Non si riesce a concluderla, la saga del bar Perù. Mi hanno scritto ad esempio che è impossibile non citare il complesso ufficiale del bar e la faccenda, purtroppo, mi riguarda. Il gruppo si chiamò nella sua brevissima esistenza, fisiologicamente giustificata, prima Quattro Denny’s e poi Smaus. Li potete ammirare, in questa clamorosa foto di gruppo scattata nel ’65 al CIAC Club di via Pontida, da sinistra verso destra: il sottoscritto, Mauro Barcellona, Sergio B. Vettori e Mario Torgani con bacchette.

◆ **COMPITO DA SVOLGERE**: Scrivi il seguito del brano sul complesso del bar Perù, riprendendo subito dopo la sua ultima frase.

◆ **Voci di dati archiviati**:
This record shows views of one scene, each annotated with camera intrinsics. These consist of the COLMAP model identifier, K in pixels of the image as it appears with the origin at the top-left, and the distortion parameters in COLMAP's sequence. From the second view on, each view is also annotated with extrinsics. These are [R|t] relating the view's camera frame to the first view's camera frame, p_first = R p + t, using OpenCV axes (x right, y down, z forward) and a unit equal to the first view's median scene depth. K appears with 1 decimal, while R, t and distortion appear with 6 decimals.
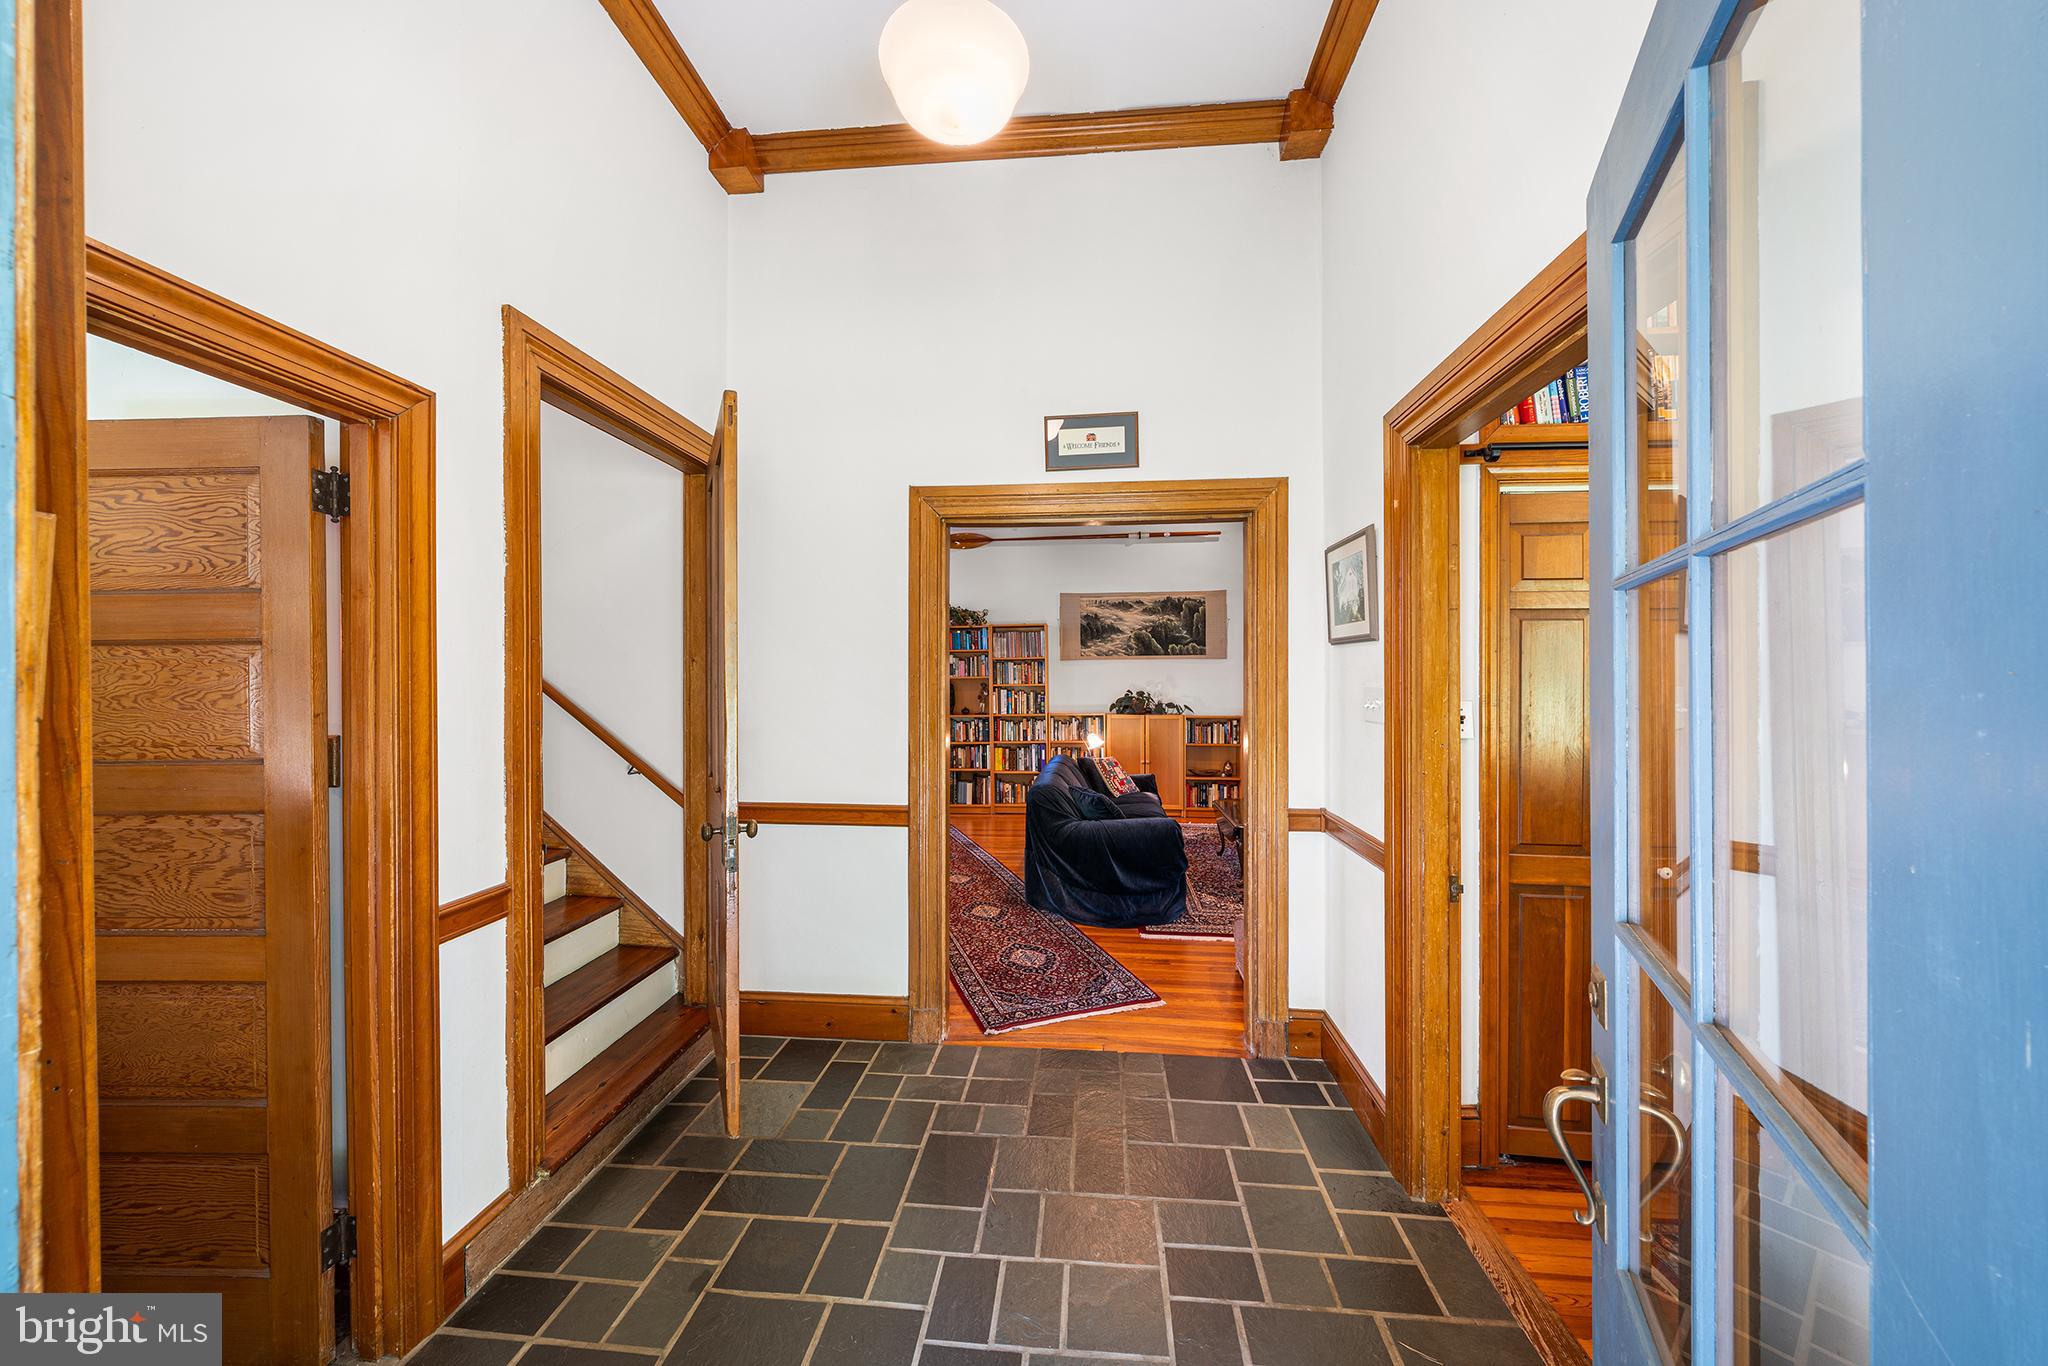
lens RADIAL K [[726.5, 0, 1022.9], [0, 726.5, 664.0], [0, 0, 1]] dist [0.001613, -0.001363]
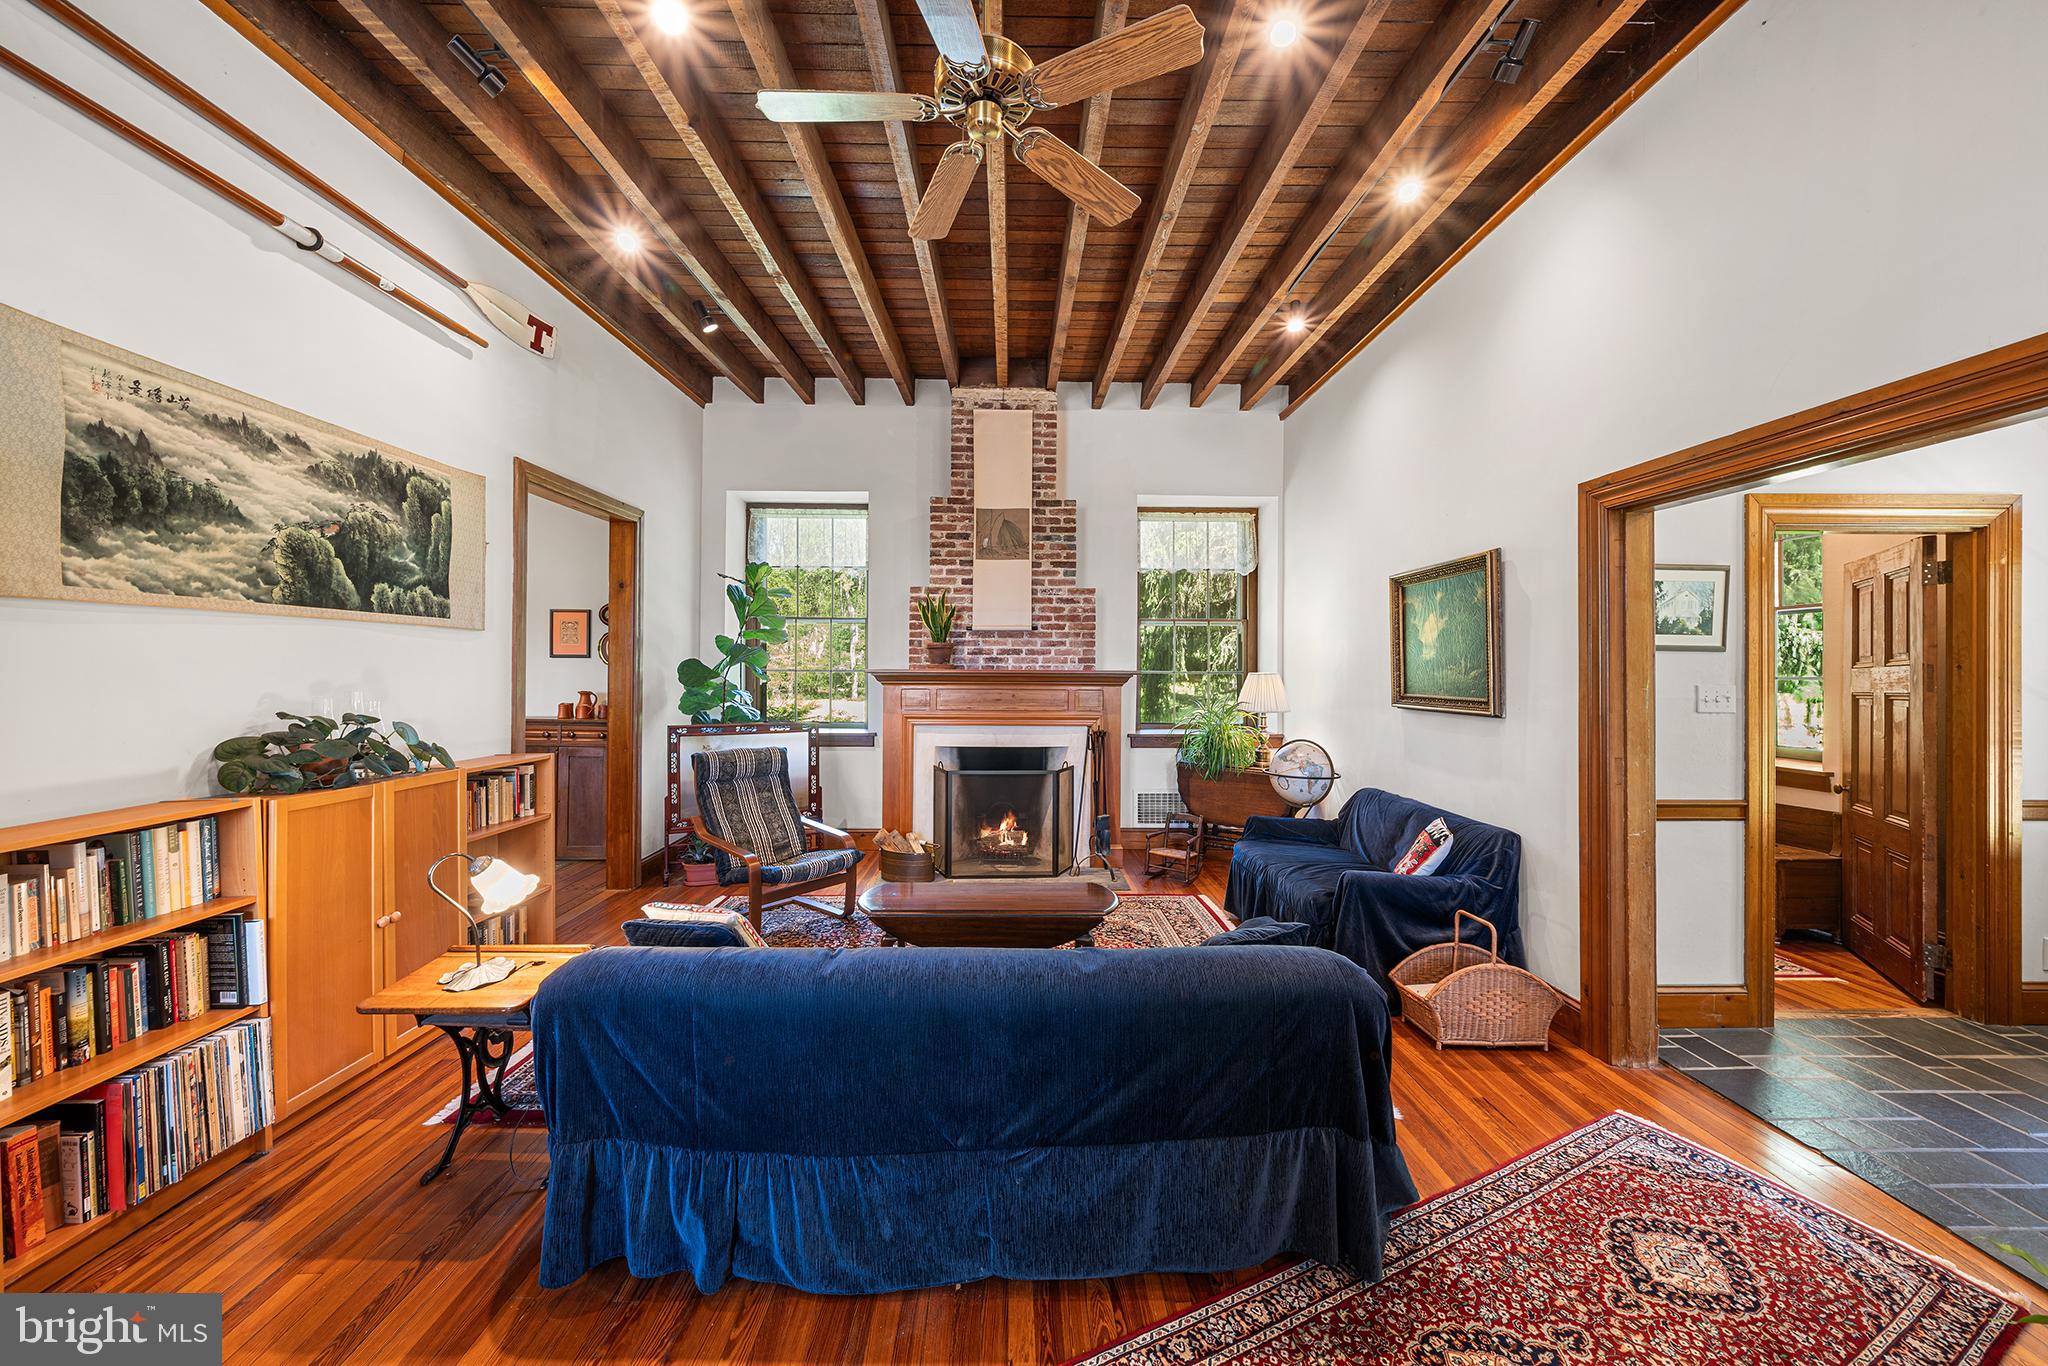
lens RADIAL K [[734.7, 0, 1014.9], [0, 734.7, 663.1], [0, 0, 1]] dist [-0.004740, 0.000742]
pose [[-0.110219, 0.013827, 0.993811, -0.201554], [-0.006776, 0.999870, -0.014663, 0.016802], [-0.993884, -0.008350, -0.110111, 0.721846]]
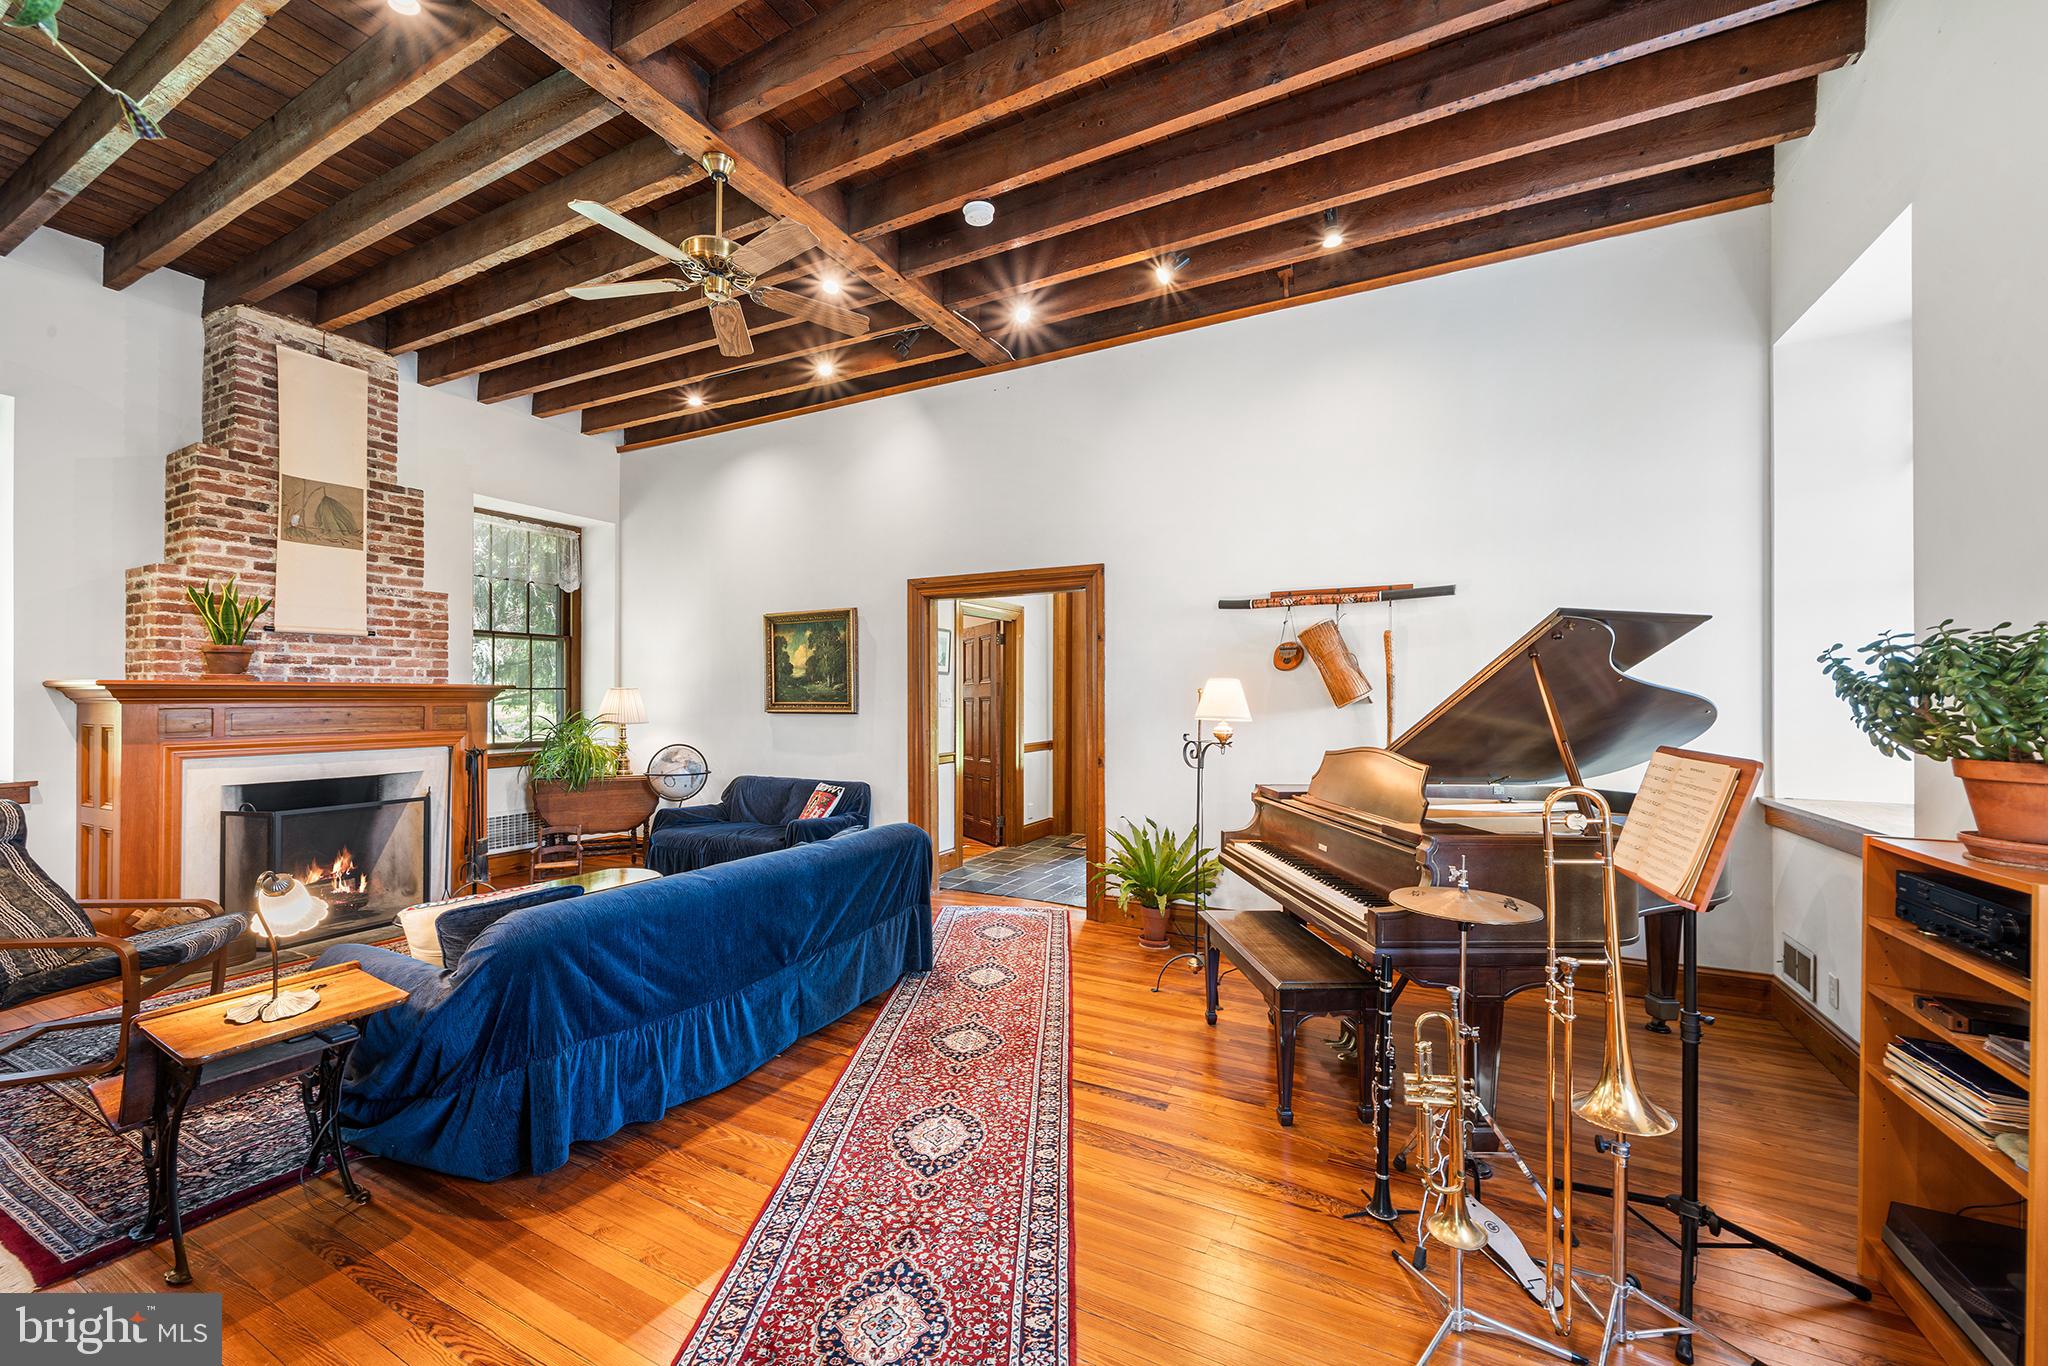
lens RADIAL K [[799.8, 0, 1030.4], [0, 799.8, 695.6], [0, 0, 1]] dist [-0.004123, 0.000243]
pose [[-0.927596, 0.004909, 0.373553, -0.237043], [0.003219, 0.999982, -0.005148, 0.028005], [-0.373571, -0.003573, -0.927595, 1.024054]]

◆ **ESITO DEL COMPITO**:
La fotografia qui sotto (cliccateci sopra per ingrandirla e apprezzarla) è un autentico reperto e la sua esistenza in rete la si deve all’amica Ivana Aime, che è presente nell’immagine, la seconda a sinistra. Accanto a lei, la prima della fila, la sorella Maura, subito dopo c’è Mimma, biondissima, che ancora oggi incrocio spesso perché ha una casetta che frequenta d’estate poco distante da dove abito io per tutto l’anno. Dietro a Sergio, con caschettone nero alla Caterina Caselli, Maura Pagella. Quindi Renato Motta con braccia conserte verso la fine della fila e del terzetto femminile che troneggia di sopra, si riconosce Silvana Ferri, da noi conosciuta come la sorella del Tecnico (Mauro) e, se non sbaglio, Antonia, la sorella dello Smilzo. Ma se altri personaggi si riconoscono, si facciano avanti. Ci si conosceva tutti per nome, ma il tempo poi ci ha disperso, fiaccandoci sulla memoria.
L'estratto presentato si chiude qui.